FRIDAY, Dec. 9 — A roundup of news from around the state, provided by our partners at Capital News Service. Follow the links for the full stories.

Michigan lags in solitary confinement reform: State officials are worried that solitary confinement in prisons can exacerbate violence and mental health issues among inmates. Michigan has no age or time limits for putting inmates in administrative segregation, most commonly known as solitary confinement. While advocates push for statewide reforms, Marquette’s Alger Correctional Facility is pioneering ways to minimize the impact of solitary confinement.

Physician assistants could expand access to health care: Michigan residents particularly in rural areas could gain greater access to health care if lawmakers allow physician assistants to practice with less supervision and a greater ability to prescribe drugs. The bill attempts to address a wildly fluctuating ratio of physicians to population throughout the state. If approved, the state would be the first in the nation to allow that level of authority.

New Soo Lock could prevent trillion-dollar crisis: The decades-long effort to build a new lock connecting Lakes Superior and Huron at Sault Ste. Marie is getting renewed state attention while advocates hope it will also gain from President-elect Donald Trump’s push for a huge investment in federal infrastructure. The project could boost Michigan employment, boost Great Lakes shipping and protect the nation’s economy.

Lawmakers move toward plan to license midwives: Pregnant Michigan women might soon have another state-recognized labor and delivery option. More than a year after the House approved the licensure of midwives, a similar bill is before the Senate. Supporters say the bill improves access to pregnancy care and paves the way for Medicaid reimbursement. Critics say the education requirements just don’t compare with certified nurse midwives and obstetricians and gynecologists and are not clear enough about when and how women should be sent to doctors and hospitals.

Military spouse attorneys could get bar licensing break: Attorneys married to someone on active duty in the military would be admitted to the Michigan Bar without taking the exam, if a pair of bills passes. The idea is to make things easier for lawyers to follow their spouses as they are posted around the country. Twenty-two states already allow such an exemption.

Community colleges look to add four-year nursing degrees: Michigan community colleges are pushing to add nursing to a limited list of four-year degrees they now offer to meet a growing need. That requires state legislation for a significant expansion from the culinary, maritime technology, energy technology and cement technology four-year programs they now offer. Supporters say it will give more access to people wanting the four-year degree that hospitals increasingly require. But officials representing four-year universities that offer the program now say there is plenty of access and that community colleges will have difficulty finding qualified instructors.
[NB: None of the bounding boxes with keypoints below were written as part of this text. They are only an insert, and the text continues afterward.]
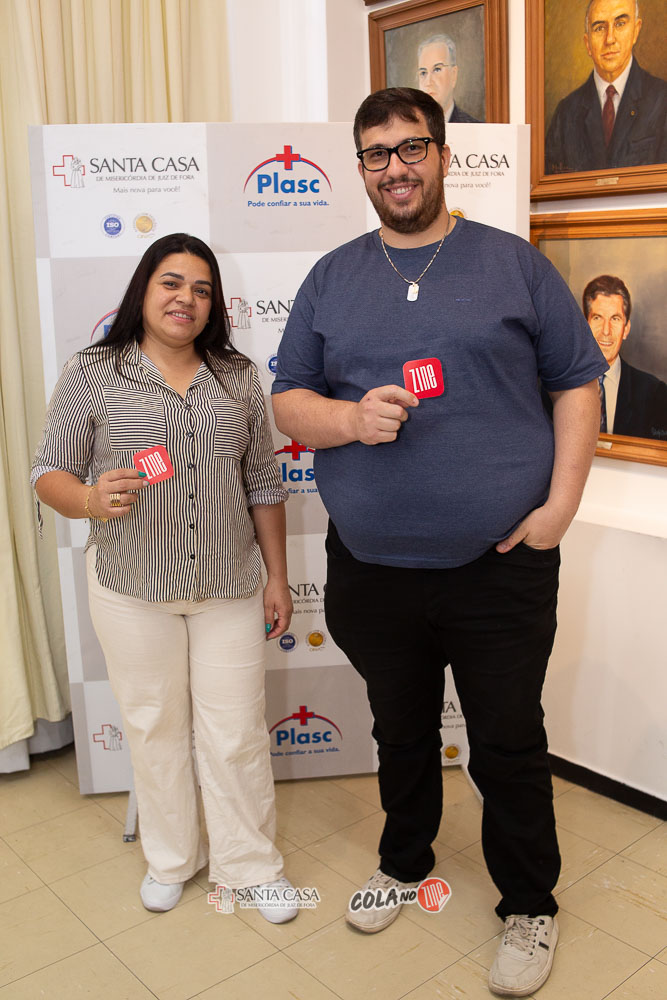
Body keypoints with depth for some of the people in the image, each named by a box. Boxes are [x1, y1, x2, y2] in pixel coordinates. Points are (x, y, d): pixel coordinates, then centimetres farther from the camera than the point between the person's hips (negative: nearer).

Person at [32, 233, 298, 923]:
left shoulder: (238, 376, 5)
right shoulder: (91, 374, -3)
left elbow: (262, 485, 8)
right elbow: (50, 472, -2)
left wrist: (277, 576, 7)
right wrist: (90, 499, -25)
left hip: (229, 586, 2)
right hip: (132, 588, -1)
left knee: (237, 731, 8)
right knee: (155, 726, 13)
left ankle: (249, 863, 29)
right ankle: (172, 857, 36)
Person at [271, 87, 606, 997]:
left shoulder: (513, 264, 2)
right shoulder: (332, 279, 8)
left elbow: (578, 381, 2)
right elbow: (287, 403, 6)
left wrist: (561, 501, -9)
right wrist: (349, 419, -16)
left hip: (501, 565, -2)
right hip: (372, 569, 3)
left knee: (509, 745, 10)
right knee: (400, 731, 21)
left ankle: (529, 905, 32)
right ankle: (404, 860, 45)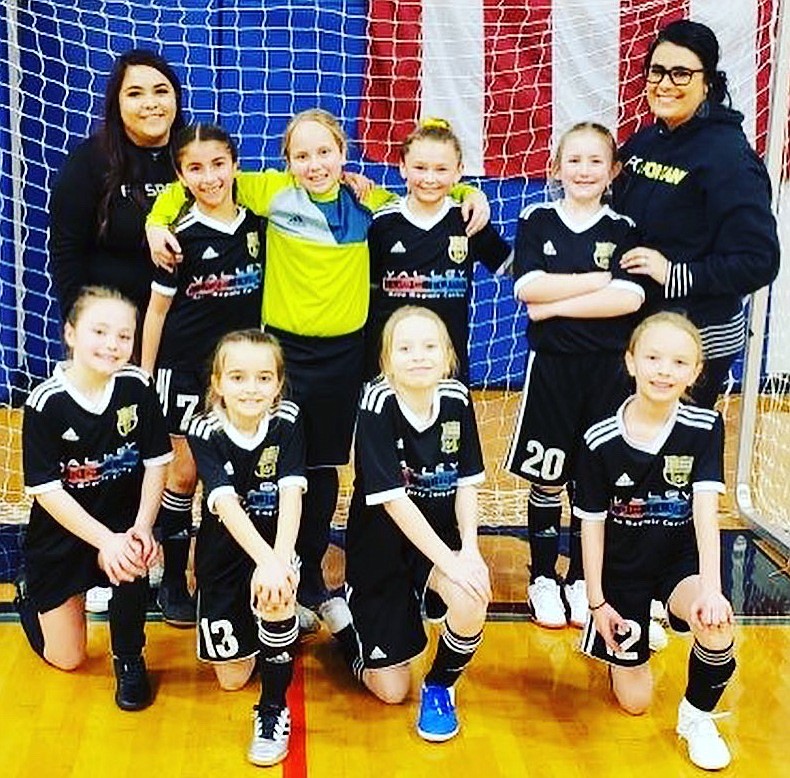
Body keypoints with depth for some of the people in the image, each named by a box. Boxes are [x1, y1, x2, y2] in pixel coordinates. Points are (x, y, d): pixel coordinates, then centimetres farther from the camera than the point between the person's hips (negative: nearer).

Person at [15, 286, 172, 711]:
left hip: (122, 520, 1)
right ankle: (30, 598, 41)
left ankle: (129, 660, -6)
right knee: (66, 659, 7)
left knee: (132, 562, -35)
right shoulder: (45, 402, -20)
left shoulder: (137, 387, -13)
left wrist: (142, 527, -19)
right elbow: (47, 490, -19)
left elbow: (156, 462, -7)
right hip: (62, 530, -1)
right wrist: (105, 540, -26)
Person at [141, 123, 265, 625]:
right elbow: (157, 308, -5)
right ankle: (173, 581, 18)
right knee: (186, 472, 4)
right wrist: (144, 376, -4)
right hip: (185, 367, -3)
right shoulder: (182, 237, -10)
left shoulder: (257, 226, 0)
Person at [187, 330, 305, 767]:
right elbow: (225, 503, -29)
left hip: (276, 542, -1)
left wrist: (279, 560, -42)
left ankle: (274, 711, -15)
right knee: (232, 679, 4)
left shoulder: (287, 421, -14)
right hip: (224, 550, 1)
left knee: (275, 594, -36)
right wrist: (265, 559, -44)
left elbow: (291, 492, -25)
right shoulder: (205, 432, -16)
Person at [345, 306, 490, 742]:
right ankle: (356, 617, 34)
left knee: (470, 603, -32)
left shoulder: (456, 399, -9)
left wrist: (469, 548, -18)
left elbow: (467, 483, -3)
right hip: (381, 547, -3)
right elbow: (392, 498, -24)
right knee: (391, 691, 1)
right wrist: (448, 560, -27)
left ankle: (439, 687, 1)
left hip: (440, 538, 3)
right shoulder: (379, 404, -22)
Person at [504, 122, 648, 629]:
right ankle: (543, 579, 22)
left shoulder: (625, 230, 3)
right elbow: (529, 288, -12)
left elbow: (629, 299, -11)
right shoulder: (536, 221, 2)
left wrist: (556, 304, -15)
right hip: (550, 365, -1)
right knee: (546, 479, 6)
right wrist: (604, 278, -12)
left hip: (607, 369, 1)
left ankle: (581, 580, 24)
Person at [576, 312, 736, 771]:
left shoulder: (705, 428, -14)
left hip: (681, 559, 0)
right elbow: (593, 522, -7)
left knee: (717, 626, -34)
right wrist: (596, 601, -6)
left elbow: (706, 509, -23)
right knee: (635, 702, 5)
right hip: (623, 570, 0)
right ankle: (630, 637, 39)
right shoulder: (601, 441, -16)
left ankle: (697, 716, -3)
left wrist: (711, 588, -36)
Bill would define drone misdemeanors: An increase in the use of drones across the state has prompted lawmakers to regulate their use for commercial and private use. While some drone operators see the proposed regulations as necessary, others see them as barriers.

Bills to regulate dog breeders advance in Legislature: Lawmakers are considering a new Animal Welfare Commission to create new rules for licensing and inspections for breeders. But critics say it is unnecessary in light of other regulatory controls. Dog organizations have rallied against the bills.

Help butterflies: plant native prairie plants: Only .01 percent of remnant prairie has been left unaltered in Michigan but planting native plants at home to restore prairies is increasing. The Pierce Cedar Creek Institute near Hastings helps property owners restore prairie plants and teaches children about their value. The DNR’s Southwest region has a stewardship program for volunteers to collect native seeds to continue the expansion of prairies in state parks.

Hobbyists not getting “do not release” message: A federal public education and outreach program designed to inform aquarium and water garden hobbyists about the risks of releasing non-native fish, animals and plants into the environment is poorly known in Michigan and other Great Lakes states, a new study finds. However, Michigan has a similar program called RIPPLE that seems more successful.

Great Lakes, wherever they are, face similar threats: The Great Lakes are under siege, and not just those in North America. Lake Victoria, one of East Africa’s Great Lakes – and larger than Superior – confronts many of the same problems, including pollution, invasive species, agricultural runoff, overfishing and micro-plastics.